Improving spatially resolved MSI analysis of tissue sections for DMPK and toxicity studies

Abstract

The aim of the work presented herein was to re-evaluate the sample preparation pipeline for mass spectrometry imaging (MSI) experiments focusing on metabolite distributions and drug disposition. The work evaluated the steps from sample collection to quantitative interpretation of the results. A major focus of the work was set on the integration of the evaluated and newly developed workflows with orthogonal tissue imaging techniques. The work evaluated the effects of sample collection in formalin and subsequent preparation into formalin-fixed, paraffin embedded tissues. Overall, these treatments were found to substantially alter the tissue metabolome and distort metabolite and drug distributions, validating the current ‘gold standard’ of fresh-frozen tissues for metabolite and drug disposition focused MSI studies. These high-quality tissues require commonly cryo-sectioning to enable MSI analysis. Sample embedding strategies were explored to allow simultaneous preparation and analysis of several tissue specimens at once to increase technical reproducibility. To achieve highest preservation of the specimens, a novel embedding medium based on a hydroxypropyl-methylcellulose and polyvinylpyrrolidone hydrogel was developed. Within the frame of this work, strategies to decontaminate prepared tissue sections prior to MSI analysis will be reviewed, to minimize the infection risk when handling human tissues or specimen from infection models.

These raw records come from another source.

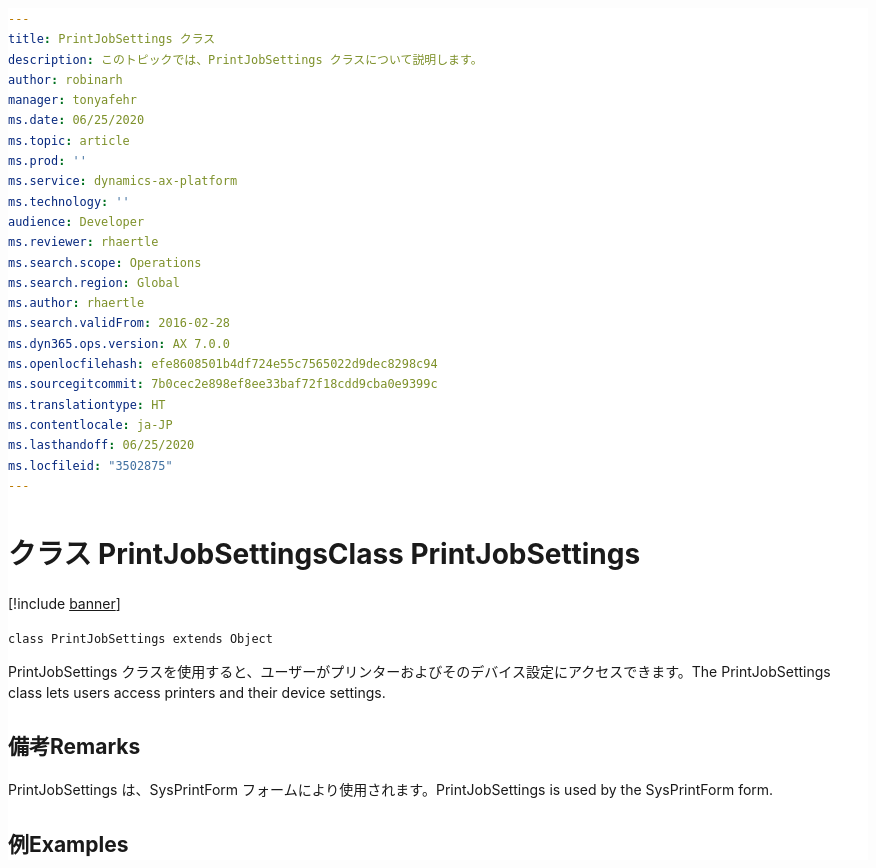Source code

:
```yaml
---
title: PrintJobSettings クラス
description: このトピックでは、PrintJobSettings クラスについて説明します。
author: robinarh
manager: tonyafehr
ms.date: 06/25/2020
ms.topic: article
ms.prod: ''
ms.service: dynamics-ax-platform
ms.technology: ''
audience: Developer
ms.reviewer: rhaertle
ms.search.scope: Operations
ms.search.region: Global
ms.author: rhaertle
ms.search.validFrom: 2016-02-28
ms.dyn365.ops.version: AX 7.0.0
ms.openlocfilehash: efe8608501b4df724e55c7565022d9dec8298c94
ms.sourcegitcommit: 7b0cec2e898ef8ee33baf72f18cdd9cba0e9399c
ms.translationtype: HT
ms.contentlocale: ja-JP
ms.lasthandoff: 06/25/2020
ms.locfileid: "3502875"
---
```

# <a name="class-printjobsettings"></a><span data-ttu-id="7c5d2-103">クラス PrintJobSettings</span><span class="sxs-lookup"><span data-stu-id="7c5d2-103">Class PrintJobSettings</span></span>

[!include [banner](../../includes/banner.md)]

```xpp
class PrintJobSettings extends Object
```

<span data-ttu-id="7c5d2-104">PrintJobSettings クラスを使用すると、ユーザーがプリンターおよびそのデバイス設定にアクセスできます。</span><span class="sxs-lookup"><span data-stu-id="7c5d2-104">The PrintJobSettings class lets users access printers and their device settings.</span></span>

## <a name="remarks"></a><span data-ttu-id="7c5d2-105">備考</span><span class="sxs-lookup"><span data-stu-id="7c5d2-105">Remarks</span></span>

<span data-ttu-id="7c5d2-106">PrintJobSettings は、SysPrintForm フォームにより使用されます。</span><span class="sxs-lookup"><span data-stu-id="7c5d2-106">PrintJobSettings is used by the SysPrintForm form.</span></span>

## <a name="examples"></a><span data-ttu-id="7c5d2-107">例</span><span class="sxs-lookup"><span data-stu-id="7c5d2-107">Examples</span></span>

Irradiation with UV-C light was found to be a suited decontamination as it enables accurate elucidation of endogenous biodistributions whilst only inflicting minor alterations to the tissue metabolome. The utility of a novel DESI setup based on a triple-quadrupole mass spectrometer was described and its application to elucidate drug disposition within tissues. The quantitative relationship of DESI- and MALDI-MSI were explored and some of the newly developed and established workflows were utilized in a multi-omics approach to elucidate the toxicokinetic effects of polymyxin B1 in a model of drug induced nephrotoxicity.